Zero-Downtime Deployments with Kubernetes Rolling Updates
Deploying new versions of an application without dropping traffic is one of the core responsibilities of an SRE. Kubernetes rolling updates make this achievable out of the box, but a few misconfigurations can still cause brief outages. This guide walks through the key settings and why they matter.
How Rolling Updates Work
When you update a Deployment, Kubernetes gradually replaces old Pods with new ones. At no point does it terminate all running Pods first — instead it respects two key parameters:
maxSurge— how many extra Pods can be created above the desired replica count during the updatemaxUnavailable— how many Pods can be unavailable at any given time during the update
By default both values are set to 25%, which means for a 4-replica Deployment, Kubernetes will bring up one new Pod before terminating an old one.
Basic Deployment Configuration
Here is a minimal Deployment that demonstrates the key fields:
apiVersion: apps/v1
kind: Deployment
metadata:
name: my-api
namespace: production
spec:
replicas: 4
selector:
matchLabels:
app: my-api
strategy:
type: RollingUpdate
rollingUpdate:
maxSurge: 1
maxUnavailable: 0
template:
metadata:
labels:
app: my-api
spec:
containers:
- name: my-api
image: ghcr.io/allistera/my-api:1.2.0
ports:
- containerPort: 8080
readinessProbe:
httpGet:
path: /healthz
port: 8080
initialDelaySeconds: 5
periodSeconds: 5
failureThreshold: 3
resources:
requests:
cpu: 100m
memory: 128Mi
limits:
cpu: 500m
memory: 256Mi
Setting maxUnavailable: 0 guarantees that the service always has the full replica count available. The trade-off is that the rollout takes slightly longer because a new Pod must become ready before an old one is terminated.
Why Readiness Probes Are Non-Negotiable
Without a readiness probe Kubernetes has no way to know that your new container is actually serving traffic. It will mark the Pod as Ready the moment the container starts, and the old Pod is terminated immediately — before your application has finished booting.

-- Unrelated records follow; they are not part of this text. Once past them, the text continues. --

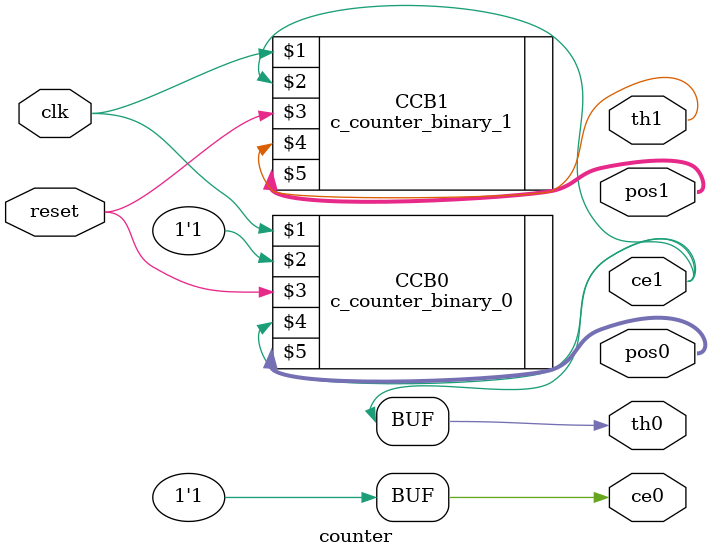
<source format=v>
`timescale 1ns / 1ps


module counter(
    input clk,
    input reset,
    output th0,
    output th1,
    output ce0,
    output ce1,
    output [3:0] pos0,
    output [3:0] pos1
    );
    wire th0, th1;
    assign ce0 = 1;
    assign ce1 = th0;
    c_counter_binary_0 CCB0(clk, ce0, reset, th0, pos0);
    c_counter_binary_1 CCB1(clk, ce1, reset, th1, pos1);
endmodule

</source>
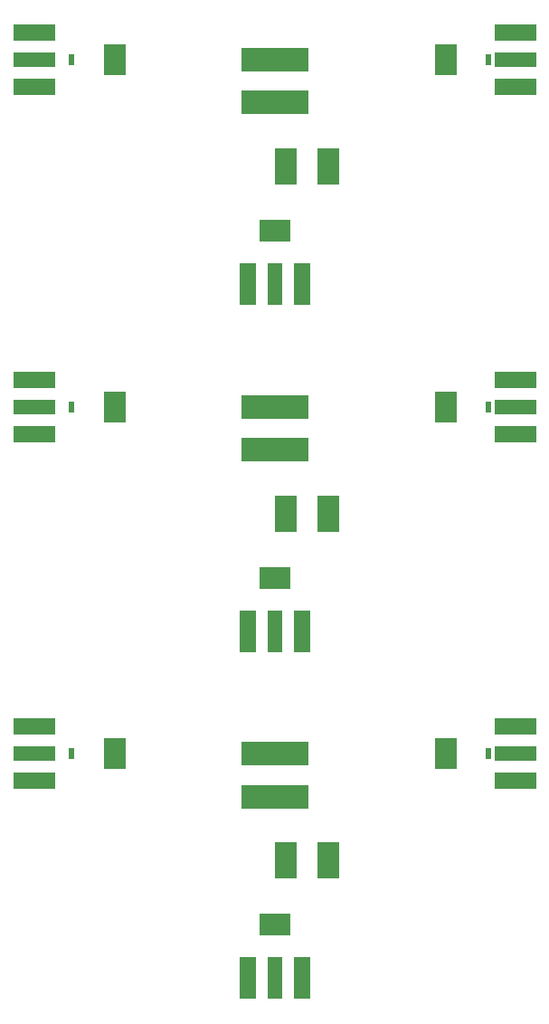
<source format=gbr>
G04 #@! TF.GenerationSoftware,KiCad,Pcbnew,(5.1.5)-3*
G04 #@! TF.CreationDate,2021-12-07T11:44:26+01:00*
G04 #@! TF.ProjectId,stitched capcoupler,73746974-6368-4656-9420-636170636f75,rev?*
G04 #@! TF.SameCoordinates,Original*
G04 #@! TF.FileFunction,Paste,Top*
G04 #@! TF.FilePolarity,Positive*
%FSLAX46Y46*%
G04 Gerber Fmt 4.6, Leading zero omitted, Abs format (unit mm)*
G04 Created by KiCad (PCBNEW (5.1.5)-3) date 2021-12-07 11:44:26*
%MOMM*%
%LPD*%
G04 APERTURE LIST*
%ADD10R,2.000000X2.900000*%
%ADD11R,0.500000X1.000000*%
%ADD12R,2.900000X2.000000*%
%ADD13R,1.000000X0.500000*%
%ADD14R,6.350000X2.200000*%
%ADD15R,1.500000X4.000000*%
%ADD16R,1.400000X4.000000*%
%ADD17R,4.000000X1.400000*%
%ADD18R,4.000000X1.500000*%
%ADD19R,2.000000X3.500000*%
G04 APERTURE END LIST*
D10*
X91000000Y20000000D03*
D11*
X95000000Y20000000D03*
D12*
X75000000Y4000000D03*
D13*
X75000000Y0D03*
D14*
X75000000Y16000000D03*
X75000000Y20000000D03*
D15*
X72460000Y-1000000D03*
X77540000Y-1000000D03*
D16*
X75000000Y-1000000D03*
D17*
X97500000Y20000000D03*
D18*
X97500000Y22540000D03*
X97500000Y17460000D03*
D19*
X80000000Y10000000D03*
X76000000Y10000000D03*
D18*
X52500000Y22540000D03*
X52500000Y17460000D03*
D17*
X52500000Y20000000D03*
D10*
X60000000Y20000000D03*
D11*
X56000000Y20000000D03*
D10*
X91000000Y-12500000D03*
D11*
X95000000Y-12500000D03*
D12*
X75000000Y-28500000D03*
D13*
X75000000Y-32500000D03*
D14*
X75000000Y-16500000D03*
X75000000Y-12500000D03*
D15*
X72460000Y-33500000D03*
X77540000Y-33500000D03*
D16*
X75000000Y-33500000D03*
D17*
X97500000Y-12500000D03*
D18*
X97500000Y-9960000D03*
X97500000Y-15040000D03*
D19*
X80000000Y-22500000D03*
X76000000Y-22500000D03*
D18*
X52500000Y-9960000D03*
X52500000Y-15040000D03*
D17*
X52500000Y-12500000D03*
D10*
X60000000Y-12500000D03*
D11*
X56000000Y-12500000D03*
D13*
X75000000Y-65000000D03*
D12*
X75000000Y-61000000D03*
D11*
X95000000Y-45000000D03*
D10*
X91000000Y-45000000D03*
D11*
X56000000Y-45000000D03*
D10*
X60000000Y-45000000D03*
D14*
X75000000Y-45000000D03*
X75000000Y-49000000D03*
D19*
X76000000Y-55000000D03*
X80000000Y-55000000D03*
D17*
X52500000Y-45000000D03*
D18*
X52500000Y-47540000D03*
X52500000Y-42460000D03*
X97500000Y-47540000D03*
X97500000Y-42460000D03*
D17*
X97500000Y-45000000D03*
D16*
X75000000Y-66000000D03*
D15*
X77540000Y-66000000D03*
X72460000Y-66000000D03*
M02*

</source>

A minimal HTTP readiness probe looks like this in practice:
readinessProbe:
httpGet:
path: /healthz
port: 8080
initialDelaySeconds: 5
periodSeconds: 5
failureThreshold: 3
Your /healthz endpoint should return a non-2xx status code if the application is not ready to serve traffic (for example, while a database migration is still running).
Triggering and Watching a Rollout
Once your Deployment is configured, triggering an update is as simple as changing the image tag:
kubectl set image deployment/my-api \
my-api=ghcr.io/allistera/my-api:1.3.0 \
-n production
You can watch the progress in real time:
kubectl rollout status deployment/my-api -n production
If something looks wrong, roll back immediately:
kubectl rollout undo deployment/my-api -n production
Kubernetes keeps the previous ReplicaSet around (controlled by revisionHistoryLimit), so the rollback is instant — no image pull required.
Pod Disruption Budgets
For critical services, pair your rolling update strategy with a PodDisruptionBudget. This protects your Pods from being evicted simultaneously during a node drain or cluster upgrade:
apiVersion: policy/v1
kind: PodDisruptionBudget
metadata:
name: my-api-pdb
namespace: production
spec:
minAvailable: 3
selector:
matchLabels:
app: my-api
This ensures at least 3 out of 4 replicas are always available, even if a node is taken offline for maintenance.
Graceful Shutdown
The final piece of the puzzle is making sure your application handles SIGTERM correctly. When Kubernetes terminates a Pod it sends SIGTERM and then waits for terminationGracePeriodSeconds (default 30s) before force-killing with SIGKILL.
A Node.js application that drains in-flight requests before exiting:
process.on('SIGTERM', () => {
console.log('Received SIGTERM, shutting down gracefully');
server.close(() => {
console.log('All connections closed, exiting');
process.exit(0);
});
// Force exit if graceful shutdown takes too long
setTimeout(() => {
console.error('Graceful shutdown timed out, forcing exit');
process.exit(1);
}, 25000);
});
Set terminationGracePeriodSeconds on the Pod spec to match the maximum time your application needs to drain:
spec:
terminationGracePeriodSeconds: 30
Summary
Achieving zero-downtime deployments with Kubernetes requires four things working together:
- Rolling update strategy —
maxUnavailable: 0withmaxSurge: 1keeps the full replica count available at all times - Readiness probes — prevent traffic from reaching Pods that are not yet ready
- Pod Disruption Budgets — protect against simultaneous evictions during cluster operations
- Graceful shutdown — drain in-flight requests before the process exits
Get these right and your deployments become a non-event for your users.